Este é o título do documentário de Albert Serra sobre Antoni Tàpies encomendado pela Fundació – Museu Tàpies, tudo me fazia prever um desastre. Sou fã de Albert Serra, como mencionei na época e está escrito, quando o fizeram Leopardo de Ouro com o filme História da minha morte, mas ontem, dia da fumaça branca de Leão XIV, nosso Leopardo consumou o sacrifício de um dos meus artistas admirados.
Fui à Filmoteca com a intuição de que era impossível para um daliniano confessar como Albert Serra poderia fazer algo interessante sobre Tàpies. Confesso e darei apenas um exemplo: no dia 26 de outubro de 2013, no Pompidou, Hans Ulrich Obrist e Albert Serra completaram o desafio maratona de passar uma noite inteira falando sobre Dalí ao lado de outros artistas. É apenas um exemplo da grande paixão de Serra por Dalí. O mesmo desprezo que Tàpies tinha pelo gênio de Figueres, como nos lembrou Arnau Puig ao dizer que quando Tàpies escreveu L'art contra l'estètica e também em La pràctica de l'art ele fez uma acusação contra a arte figurativa e outras derivas dalinianas, entendendo que era uma expressão artística anacrônica e regressiva. Essa animosidade tomou a forma de um sonho narrado por Santos Torroella.
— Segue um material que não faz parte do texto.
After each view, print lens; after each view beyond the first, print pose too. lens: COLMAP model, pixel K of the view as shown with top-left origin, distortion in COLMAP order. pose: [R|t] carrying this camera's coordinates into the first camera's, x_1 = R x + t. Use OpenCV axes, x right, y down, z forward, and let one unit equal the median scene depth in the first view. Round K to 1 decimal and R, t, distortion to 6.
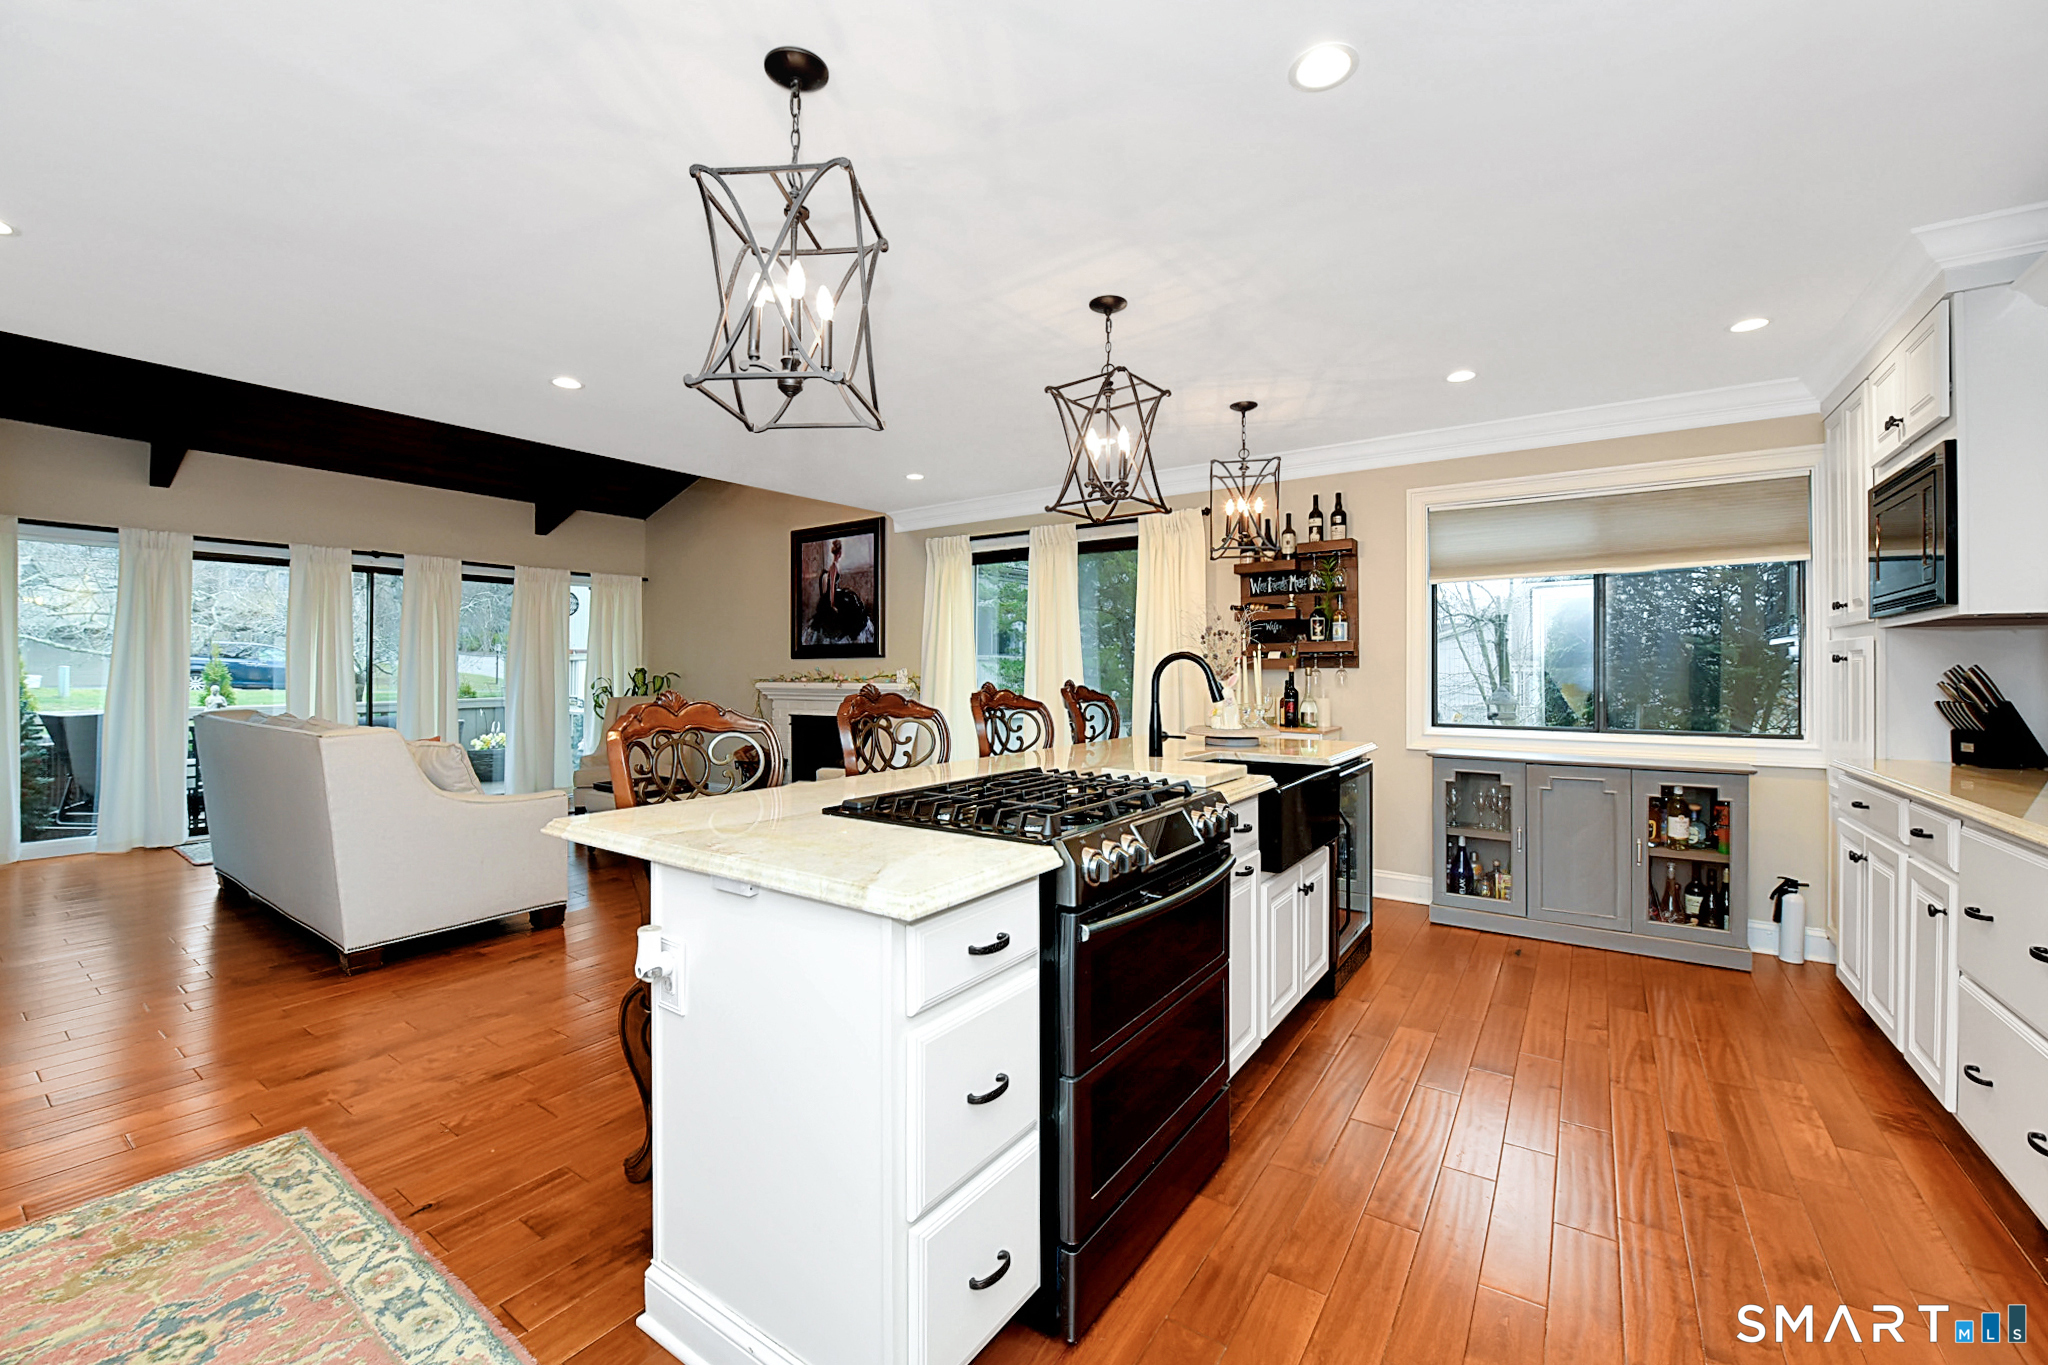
lens RADIAL K [[817.9, 0, 1024.0], [0, 817.9, 682.5], [0, 0, 1]] dist [0.000063, 0.000002]
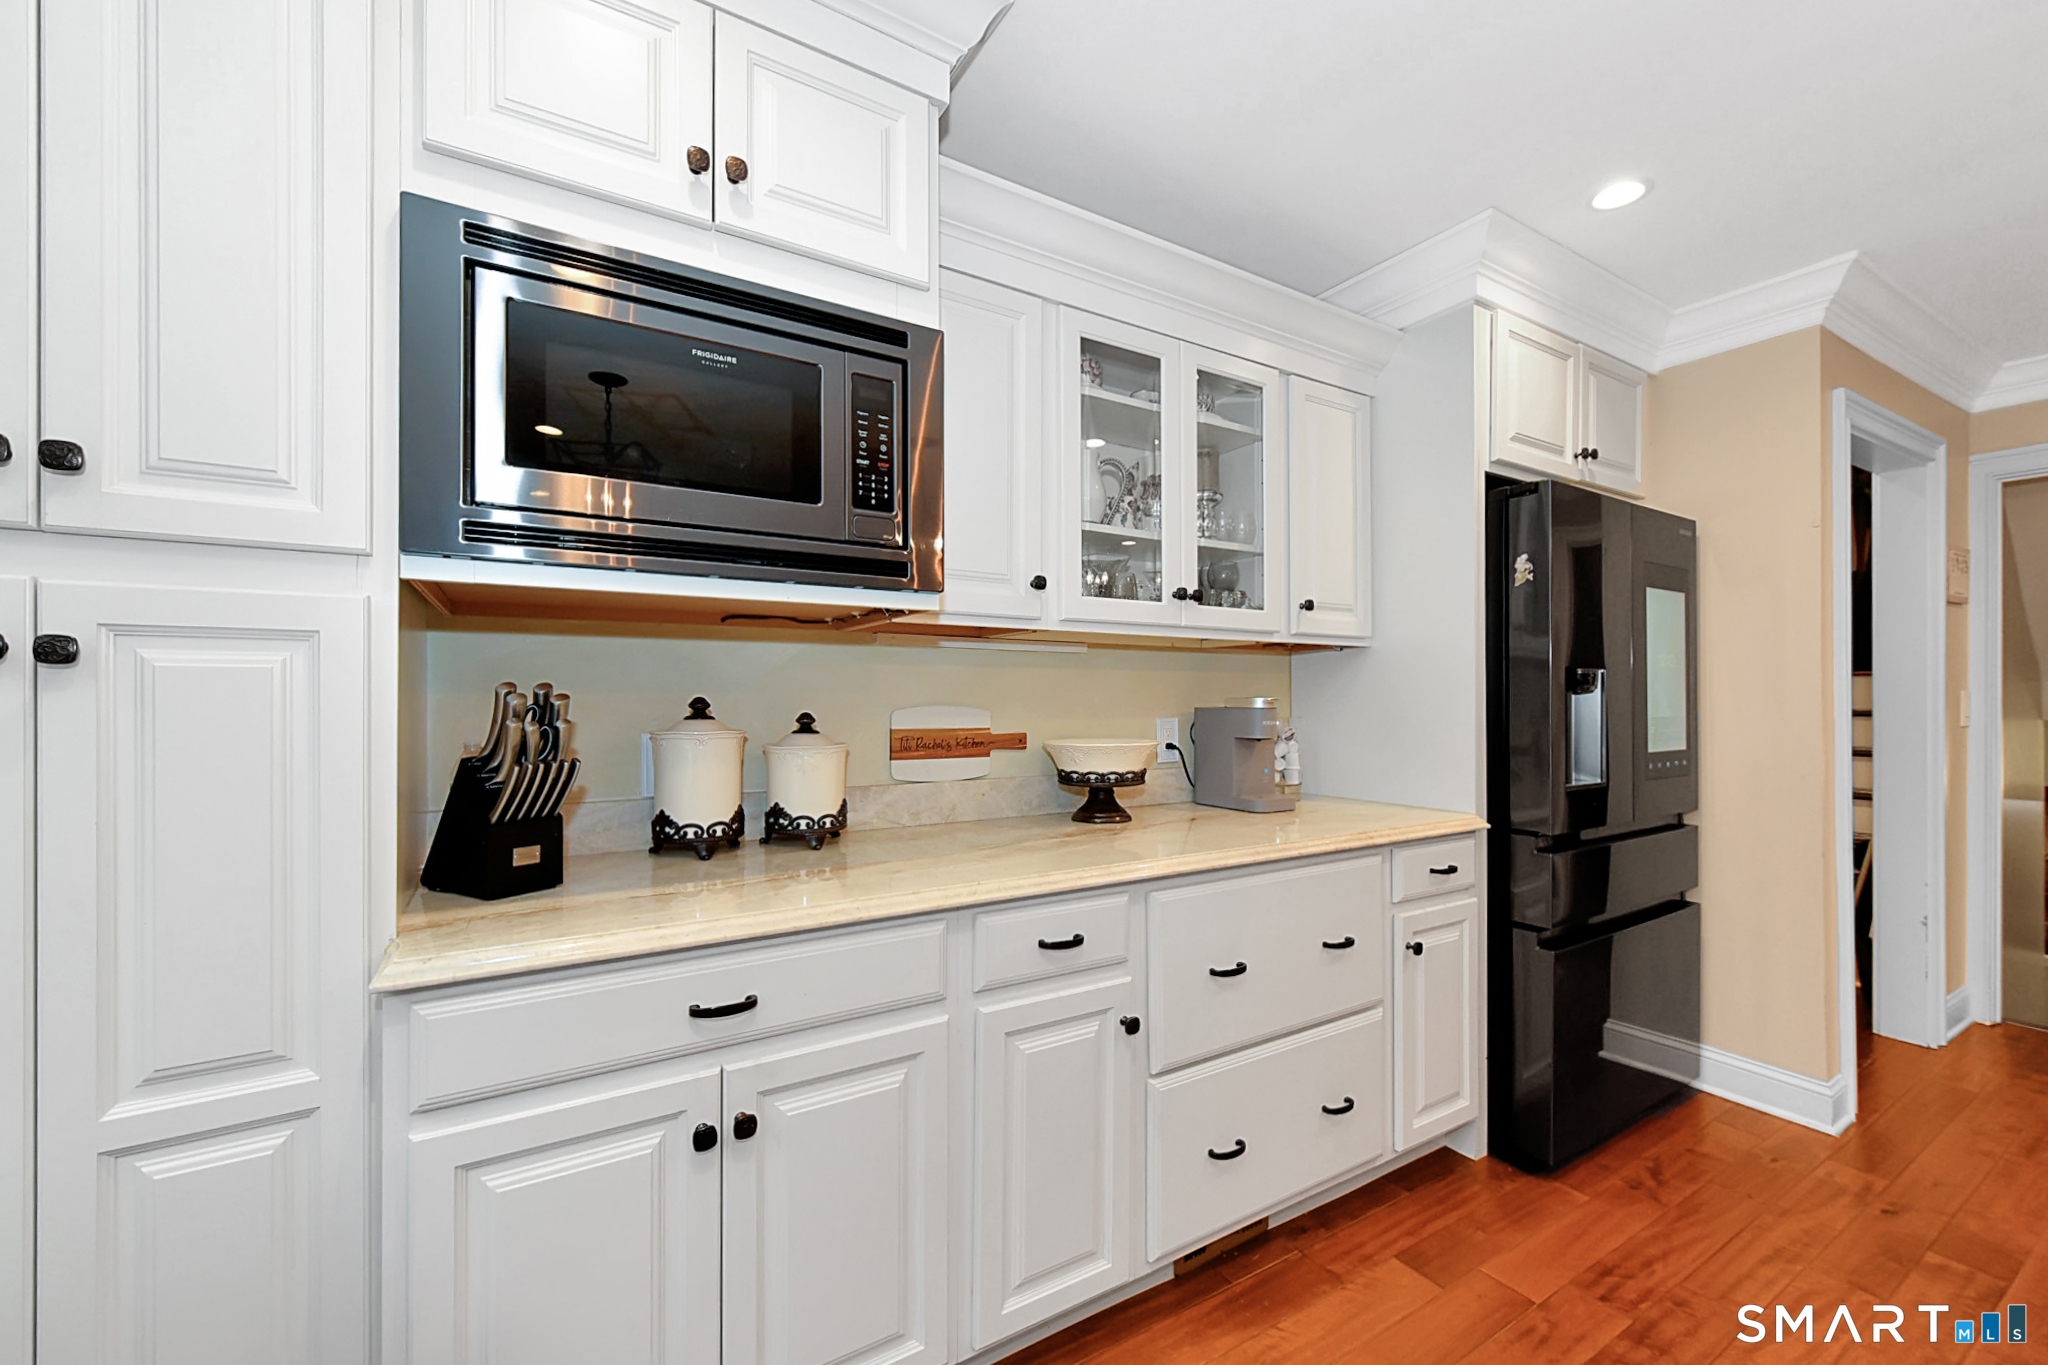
lens RADIAL K [[814.9, 0, 1029.7], [0, 814.9, 698.7], [0, 0, 1]] dist [0.001080, 0.000224]
pose [[-0.912069, -0.002151, 0.410032, 0.496616], [0.002977, 0.999925, 0.011869, -0.012907], [-0.410027, 0.012046, -0.911994, 0.950278]]
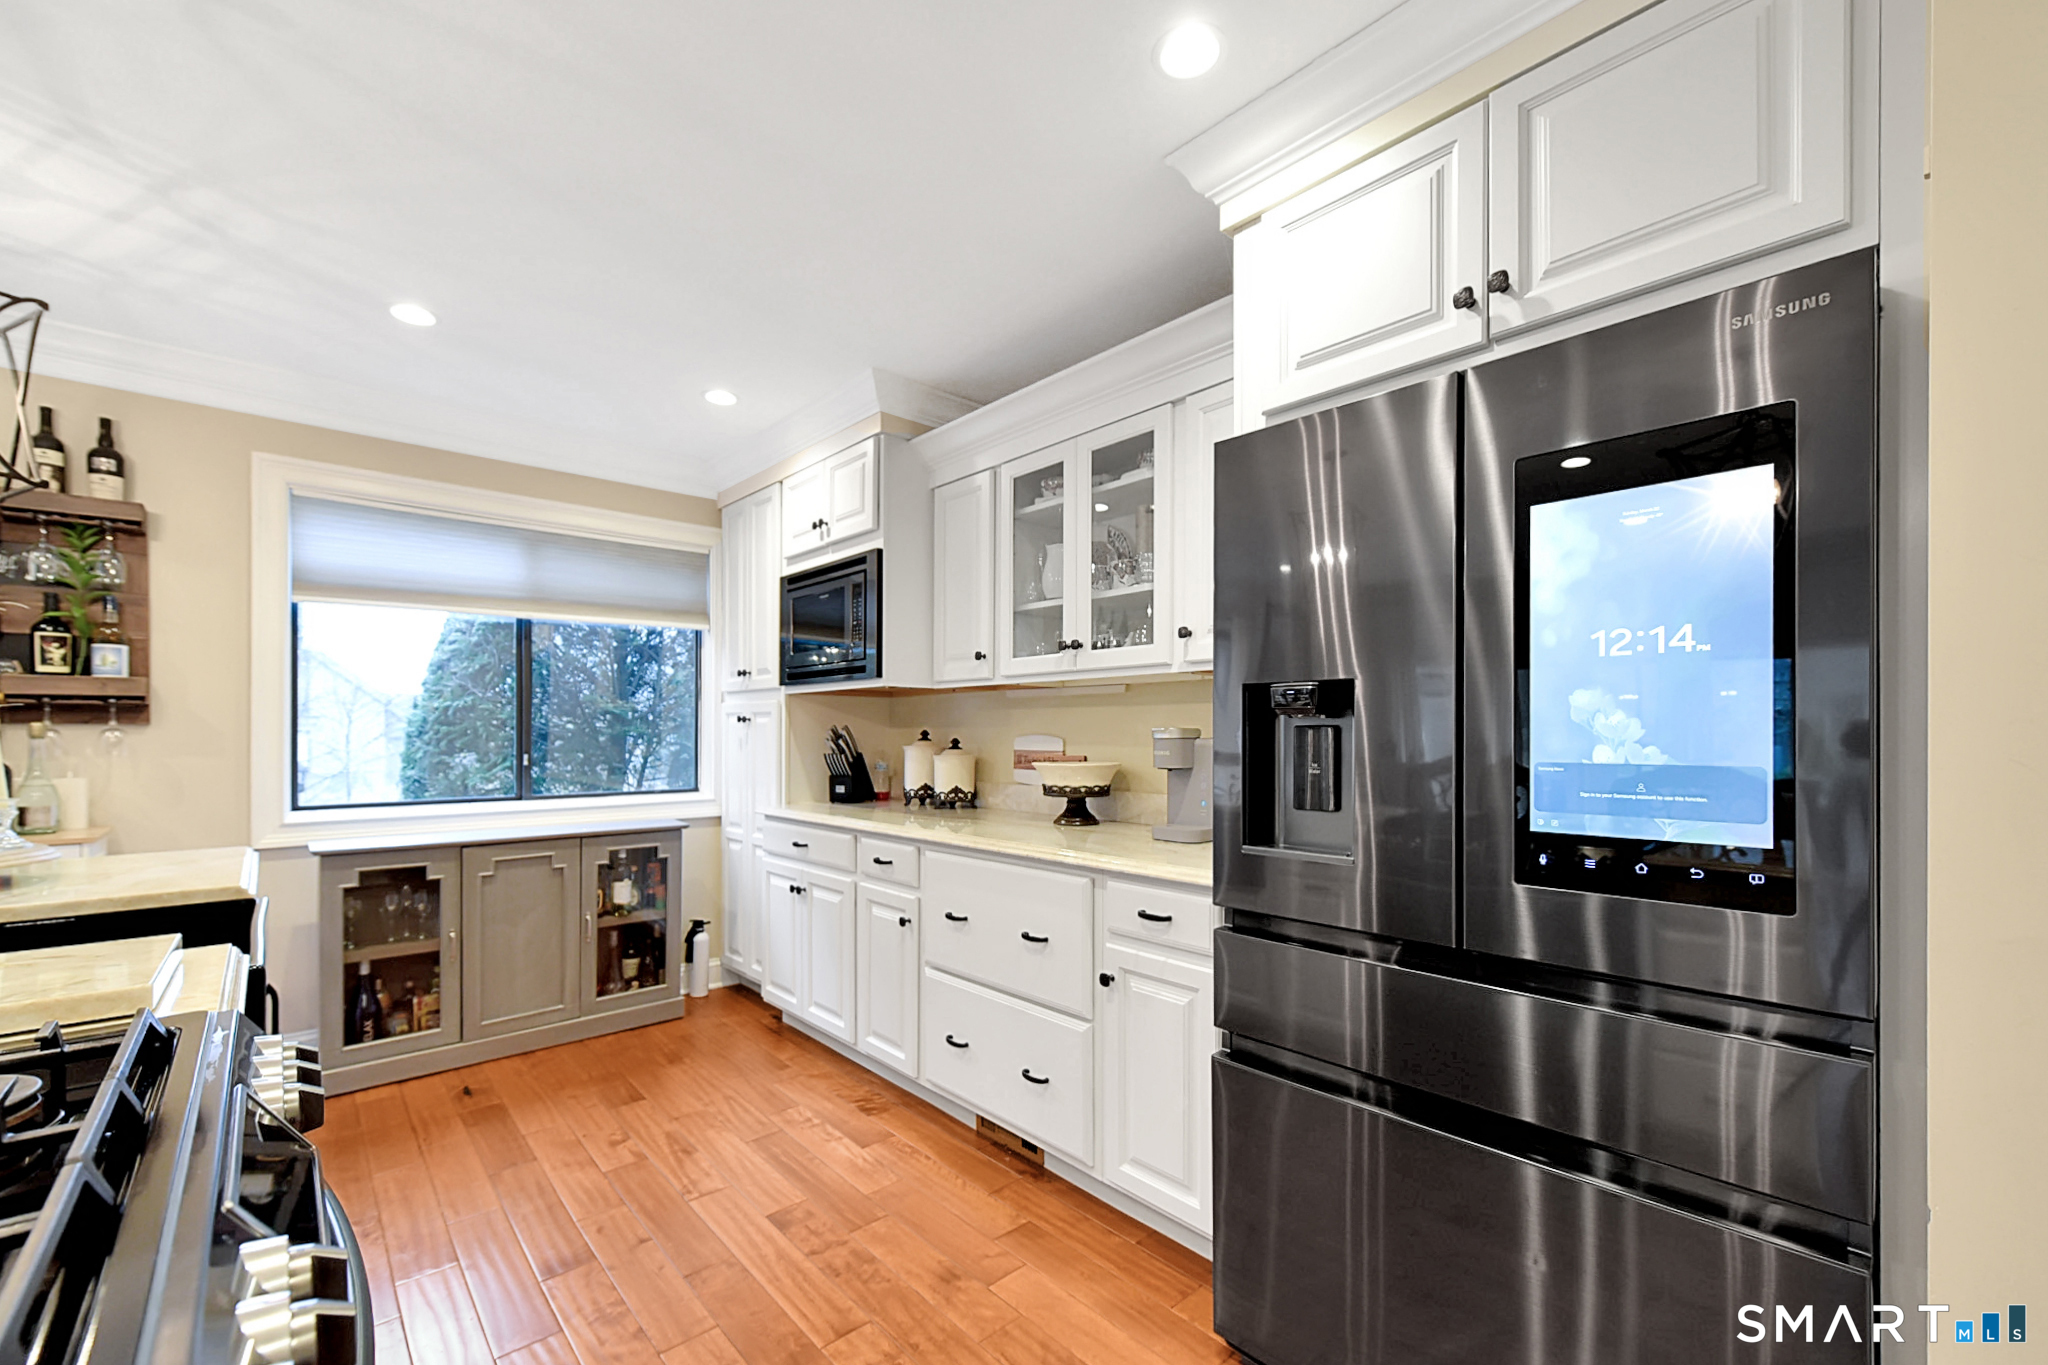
lens RADIAL K [[836.3, 0, 1035.7], [0, 836.3, 733.6], [0, 0, 1]] dist [0.000572, 0.000133]
pose [[0.225951, -0.003134, 0.974134, -0.048475], [0.013448, 0.999910, 0.000097, -0.003187], [-0.974046, 0.013078, 0.225973, 0.289473]]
Isto foi recordado por Pau Nualart no Núvol em 25-2-24:
Numa noite de setembro de 1987, em Cadaqués, após uma reunião no Bar Boia, Rafael Santos Torroella tem um sonho maravilhoso: é informado da agonia de Salvador Dalí e parte em uma jornada para testemunhar sua morte na companhia de Antoni Tàpies. Duas visões colossais, mesmo para o subconsciente. Tàpies dirige o carro até a beira de um campo coberto de ervas daninhas. Eles abandonam o veículo e pegam a estrada que leva ao local onde Dalí sofre sua provação. Então Tàpies evapora e Santos Torroella contempla a descida de Dalí ao inferno, ladeado por uma trupe de figurantes noturnos. No dia seguinte, ele acorda fascinado e digita os mistérios.
Devo reconhecer a honestidade do Leopardo ao avisar logo no título que ele devoraria sua vítima. Por isso, ele se baseia na tradição cristã, veladamente presente em todo o documentário, mas explicitamente na frase escolhida sobre a fé encontrada no apóstolo Tiago 2:26 ACI:
"Assim acontece com a fé: se não for demonstrada por obras, a fé somente é morta."
Mais extensivamente, ele diz:
De que adianta, meus irmãos, alguém dizer que tem fé, mas não a demonstra pelas obras? Essa fé pode salvá-lo? Se um irmão ou uma irmã estiverem nus e tiverem falta de alimento diário, e um de vocês lhes disser: “Vão em paz, cuidem-se e fiquem satisfeitos”, mas não lhes derem o necessário para o seu corpo, de que adianta isso? O mesmo acontece com a fé: se não for demonstrada por obras, a fé somente é morta.
A falta de interesse e a pouca fé na figura e na obra de Antoni Tàpies foram corroboradas pela baixa qualidade do filme. A hipnose típica de seus outros filmes não ocorreu, entre outras coisas porque, em vez de abundar na névoa de imagens, uma infinidade de palavras ou expressões retiradas das obras de Tàpies apareciam como legendas, voltadas para uma percepção léxico-mental que quebrava qualquer clima. Caso ainda houvesse alguma dúvida, Albert Serra finalizou com seus comentários pós-visualização com expressões sobre Antoni Tàpies que tenho vergonha de repetir.
Como alguém pode fazer uma boa obra sem fé? O drama sacrificial foi servido.
Só conheço duas pessoas capazes de ter fé em Dalí e Tàpies ao mesmo tempo e não parecerem loucas: uma sou Vicenç Altaió e a outra sou eu. Albert Serra já nos avisou no título que não é capaz desse poliamor. No entanto, gosto do seu cinema –ou do que quer que ele faça–, e é por isso que reconheço esta contradição como minha: Proditionem amo, sed proditorem odi (“Gosto da traição, mas odeio o traidor”).